TJ-DF mantém condenação de advogado por BO que chamou criança de “algoz contumaz”
O Tribunal de Justiça do Distrito Federal (TJ-DF) manteve a condenação de um advogado ao pagamento de R$ 4 mil por danos morais à mãe e ao filho após considerar abusivo o registro de boletim de ocorrência e a comunicação ao Conselho Tutelar envolvendo uma criança de dois anos, descrita pelo profissional como “algoz contumaz”.
A decisão foi proferida pela 4ª Turma Cível, que negou provimento ao recurso e confirmou a sentença de primeiro grau, reconhecendo a desproporcionalidade do acionamento de órgãos estatais diante de comportamento compatível com a idade da criança.
De acordo com os autos, o conflito teve início após o menino apresentar condutas agressivas contra um colega em ambiente escolar. O pai da outra criança, que é advogado, registrou ocorrência policial por lesão corporal e afirmou que o menor possuía “histórico de violência”, inclusive fora da escola.
Além do boletim de ocorrência, o profissional também denunciou a genitora ao Conselho Tutelar por suposta negligência no exercício do poder familiar. A mãe relatou que foi convocada a prestar esclarecimentos e afirmou ter sofrido constrangimento tanto na delegacia quanto no órgão de proteção, além de reflexos negativos em sua rotina profissional.
Em sua defesa, o advogado alegou que tentou solucionar o problema junto à instituição de ensino e que apenas recorreu às autoridades após novos episódios de agressividade envolvendo seu filho.
A sentença de primeiro grau reconheceu a existência de dano moral e fixou a indenização em R$ 4 mil, dividida igualmente entre a mãe e a criança.
Ao analisar a apelação, o relator, desembargador Aiston Henrique de Sousa, concluiu que houve abuso de direito. Segundo ele, comportamentos como arranhar, morder ou empurrar, quando praticados por crianças de dois anos, constituem formas de comunicação ou reação à frustração próprias da fase de desenvolvimento infantil, sem gravidade suficiente para justificar a atuação policial ou do Conselho Tutelar.
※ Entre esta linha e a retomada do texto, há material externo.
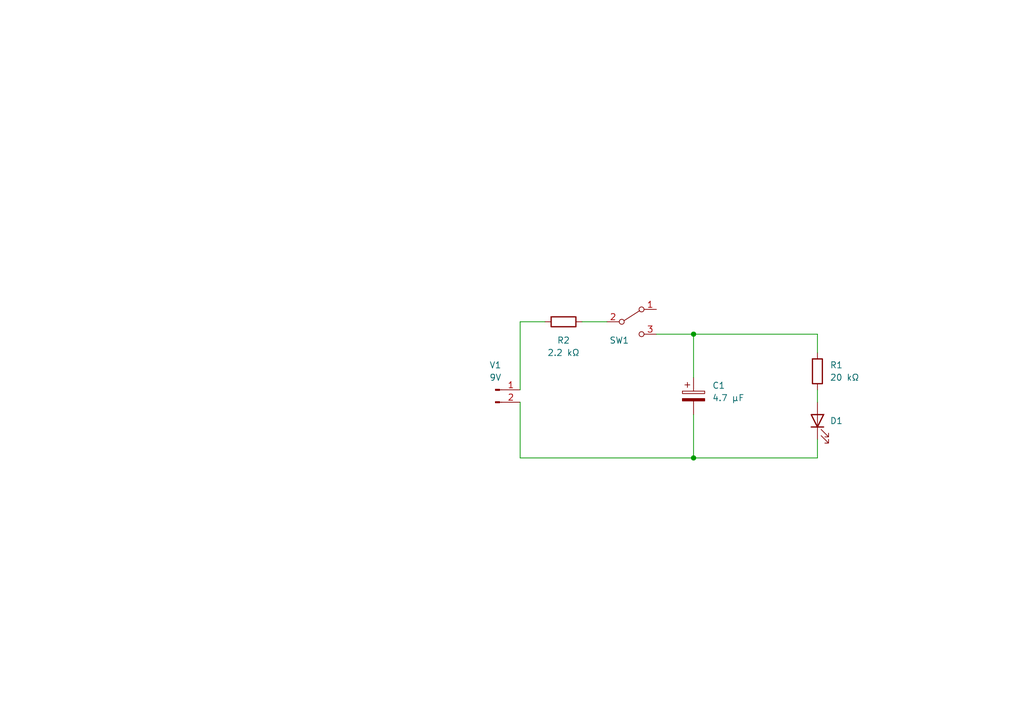
<source format=kicad_sch>
(kicad_sch (version 20211123) (generator eeschema)

  (uuid a3154928-bccd-485f-927c-8e9eb493c859)

  (paper "A5")

  

  (junction (at 142.24 93.98) (diameter 0) (color 0 0 0 0)
    (uuid 1713a78d-7c42-445a-9f8f-42191ff99925)
  )
  (junction (at 142.24 68.58) (diameter 0) (color 0 0 0 0)
    (uuid 6c592bbc-40d8-47e1-b1b2-fa0fc61277f3)
  )

  (wire (pts (xy 106.68 93.98) (xy 142.24 93.98))
    (stroke (width 0) (type default) (color 0 0 0 0))
    (uuid 09c60c31-d801-4f2c-9914-4180cd00bb66)
  )
  (wire (pts (xy 134.62 68.58) (xy 142.24 68.58))
    (stroke (width 0) (type default) (color 0 0 0 0))
    (uuid 24d91bfd-292f-4b6f-9fd0-b0426eace150)
  )
  (wire (pts (xy 142.24 68.58) (xy 142.24 77.47))
    (stroke (width 0) (type default) (color 0 0 0 0))
    (uuid 3ddc35f0-84a7-45c6-b262-c14b9a539dbf)
  )
  (wire (pts (xy 119.38 66.04) (xy 124.46 66.04))
    (stroke (width 0) (type default) (color 0 0 0 0))
    (uuid 3f661116-6300-403d-8719-caac5f204f23)
  )
  (wire (pts (xy 167.64 80.01) (xy 167.64 82.55))
    (stroke (width 0) (type default) (color 0 0 0 0))
    (uuid 5012e27e-9398-4365-970c-efa2b53ad9e5)
  )
  (wire (pts (xy 142.24 85.09) (xy 142.24 93.98))
    (stroke (width 0) (type default) (color 0 0 0 0))
    (uuid 8fba2098-0538-4391-b131-25f9fe4e33ab)
  )
  (wire (pts (xy 167.64 90.17) (xy 167.64 93.98))
    (stroke (width 0) (type default) (color 0 0 0 0))
    (uuid 975b65d7-b1b2-40b7-9d4c-de076933e45a)
  )
  (wire (pts (xy 142.24 68.58) (xy 167.64 68.58))
    (stroke (width 0) (type default) (color 0 0 0 0))
    (uuid b320f3e5-7263-4c5e-9c51-5295e82966b1)
  )
  (wire (pts (xy 106.68 82.55) (xy 106.68 93.98))
    (stroke (width 0) (type default) (color 0 0 0 0))
    (uuid ca49bcbd-0fe4-4375-b442-a1d105655b88)
  )
  (wire (pts (xy 167.64 68.58) (xy 167.64 72.39))
    (stroke (width 0) (type default) (color 0 0 0 0))
    (uuid d970157c-4816-40d3-851b-b37514817130)
  )
  (wire (pts (xy 142.24 93.98) (xy 167.64 93.98))
    (stroke (width 0) (type default) (color 0 0 0 0))
    (uuid da4892b7-776b-4777-a6ea-65a18c638a23)
  )
  (wire (pts (xy 106.68 66.04) (xy 106.68 80.01))
    (stroke (width 0) (type default) (color 0 0 0 0))
    (uuid f35d2d52-f251-452c-9e15-2499ea696f2c)
  )
  (wire (pts (xy 106.68 66.04) (xy 111.76 66.04))
    (stroke (width 0) (type default) (color 0 0 0 0))
    (uuid f806b9cc-1ee8-49cc-9007-70ed6059f8e1)
  )

  (symbol (lib_id "Connector:Conn_01x02_Male") (at 101.6 80.01 0) (unit 1)
    (in_bom yes) (on_board yes)
    (uuid 468156ae-e3a3-48e4-9e94-916cf127ee5b)
    (property "Reference" "V1" (id 0) (at 101.6 74.93 0))
    (property "Value" "9V" (id 1) (at 101.6 77.47 0))
    (property "Footprint" "" (id 2) (at 101.6 80.01 0)
      (effects (font (size 1.27 1.27)) hide)
    )
    (property "Datasheet" "~" (id 3) (at 101.6 80.01 0)
      (effects (font (size 1.27 1.27)) hide)
    )
    (pin "1" (uuid 703649da-5add-4f77-90a3-00480c985cf4))
    (pin "2" (uuid 03d9ef82-8e40-4cb6-9685-f4e667b97ca6))
  )

  (symbol (lib_id "Device:LED") (at 167.64 86.36 90) (unit 1)
    (in_bom yes) (on_board yes)
    (uuid 4f72cea5-efa9-48f5-981a-c122e3d4a04d)
    (property "Reference" "D1" (id 0) (at 170.18 86.36 90)
      (effects (font (size 1.27 1.27)) (justify right))
    )
    (property "Value" "LED" (id 1) (at 171.45 89.2174 90)
      (effects (font (size 1.27 1.27)) (justify right) hide)
    )
    (property "Footprint" "" (id 2) (at 167.64 86.36 0)
      (effects (font (size 1.27 1.27)) hide)
    )
    (property "Datasheet" "~" (id 3) (at 167.64 86.36 0)
      (effects (font (size 1.27 1.27)) hide)
    )
    (pin "1" (uuid ebed0011-3370-4535-a290-fa4899e3cdfd))
    (pin "2" (uuid 16d6a30e-e42c-4b26-bea1-d1afe0384fcf))
  )

  (symbol (lib_id "Device:R") (at 115.57 66.04 90) (unit 1)
    (in_bom yes) (on_board yes)
    (uuid 5358fc30-4de2-4868-a232-d95276dde2cc)
    (property "Reference" "R2" (id 0) (at 115.57 69.85 90))
    (property "Value" "2.2 kΩ" (id 1) (at 115.57 72.39 90))
    (property "Footprint" "" (id 2) (at 115.57 67.818 90)
      (effects (font (size 1.27 1.27)) hide)
    )
    (property "Datasheet" "~" (id 3) (at 115.57 66.04 0)
      (effects (font (size 1.27 1.27)) hide)
    )
    (pin "1" (uuid 1cfd3b6e-ace5-455e-aff8-d5e7280d5903))
    (pin "2" (uuid 1a947803-c78e-4fb9-80a9-7d79479ee3dc))
  )

  (symbol (lib_id "Device:R") (at 167.64 76.2 180) (unit 1)
    (in_bom yes) (on_board yes) (fields_autoplaced)
    (uuid 7c627a89-a4f9-4276-b6cb-26db1cecf39e)
    (property "Reference" "R1" (id 0) (at 170.18 74.9299 0)
      (effects (font (size 1.27 1.27)) (justify right))
    )
    (property "Value" "20 kΩ" (id 1) (at 170.18 77.4699 0)
      (effects (font (size 1.27 1.27)) (justify right))
    )
    (property "Footprint" "" (id 2) (at 169.418 76.2 90)
      (effects (font (size 1.27 1.27)) hide)
    )
    (property "Datasheet" "~" (id 3) (at 167.64 76.2 0)
      (effects (font (size 1.27 1.27)) hide)
    )
    (pin "1" (uuid 6b6238be-78fb-4beb-aff4-6a563133fba1))
    (pin "2" (uuid 45240b48-8539-4415-82a8-c2a1d1a6d0c2))
  )

  (symbol (lib_id "Device:C_Polarized") (at 142.24 81.28 0) (unit 1)
    (in_bom yes) (on_board yes) (fields_autoplaced)
    (uuid 99dc304c-c3d0-4919-b42b-a137f601976d)
    (property "Reference" "C1" (id 0) (at 146.05 79.1209 0)
      (effects (font (size 1.27 1.27)) (justify left))
    )
    (property "Value" "4.7 µF" (id 1) (at 146.05 81.6609 0)
      (effects (font (size 1.27 1.27)) (justify left))
    )
    (property "Footprint" "" (id 2) (at 143.2052 85.09 0)
      (effects (font (size 1.27 1.27)) hide)
    )
    (property "Datasheet" "~" (id 3) (at 142.24 81.28 0)
      (effects (font (size 1.27 1.27)) hide)
    )
    (pin "1" (uuid 67d6559d-770c-44a9-8c2e-39b880140757))
    (pin "2" (uuid 4dcd11cd-baa1-4b19-9dd1-aa233720f39a))
  )

  (symbol (lib_id "Switch:SW_SPDT") (at 129.54 66.04 0) (unit 1)
    (in_bom yes) (on_board yes)
    (uuid d7056355-cd96-4f16-becd-2a0646c62fc5)
    (property "Reference" "SW1" (id 0) (at 127 69.85 0))
    (property "Value" "SW_SPDT" (id 1) (at 128.27 72.39 0)
      (effects (font (size 1.27 1.27)) hide)
    )
    (property "Footprint" "" (id 2) (at 129.54 66.04 0)
      (effects (font (size 1.27 1.27)) hide)
    )
    (property "Datasheet" "~" (id 3) (at 129.54 66.04 0)
      (effects (font (size 1.27 1.27)) hide)
    )
    (pin "1" (uuid 3a39d76e-ee9b-4a9e-9359-3f4717896e1f))
    (pin "2" (uuid ae643aa1-7bbf-48f4-9da1-631d0ad6fc4b))
    (pin "3" (uuid 4dab3399-6228-46d5-92f0-8134fcf56a4d))
  )

  (sheet_instances
    (path "/" (page "1"))
  )

  (symbol_instances
    (path "/99dc304c-c3d0-4919-b42b-a137f601976d"
      (reference "C1") (unit 1) (value "4.7 µF") (footprint "")
    )
    (path "/4f72cea5-efa9-48f5-981a-c122e3d4a04d"
      (reference "D1") (unit 1) (value "LED") (footprint "")
    )
    (path "/7c627a89-a4f9-4276-b6cb-26db1cecf39e"
      (reference "R1") (unit 1) (value "20 kΩ") (footprint "")
    )
    (path "/5358fc30-4de2-4868-a232-d95276dde2cc"
      (reference "R2") (unit 1) (value "2.2 kΩ") (footprint "")
    )
    (path "/d7056355-cd96-4f16-becd-2a0646c62fc5"
      (reference "SW1") (unit 1) (value "SW_SPDT") (footprint "")
    )
    (path "/468156ae-e3a3-48e4-9e94-916cf127ee5b"
      (reference "V1") (unit 1) (value "9V") (footprint "")
    )
  )
)

</source>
O magistrado ressaltou que os fatos narrados não configuravam crime nem infração administrativa e criticou o uso de expressões como “algoz contumaz” e “histórico de violência”, além da omissão da idade da criança, o que, segundo o voto, teve o objetivo de conferir artificialmente maior gravidade à situação.
Também foi destacado que não houve demonstração de esgotamento das vias ordinárias de diálogo antes da provocação dos órgãos públicos, enquanto os documentos juntados ao processo indicaram que a família da criança tinha ciência do comportamento do menor e buscava alternativas adequadas para lidar com a situação.
Para o colegiado, a exposição indevida da mãe e do filho perante autoridades públicas e no ambiente escolar superou o mero aborrecimento, legitimando a indenização por danos morais. Com isso, foi mantido o valor fixado na sentença, considerado proporcional à gravidade das imputações e à repercussão do caso.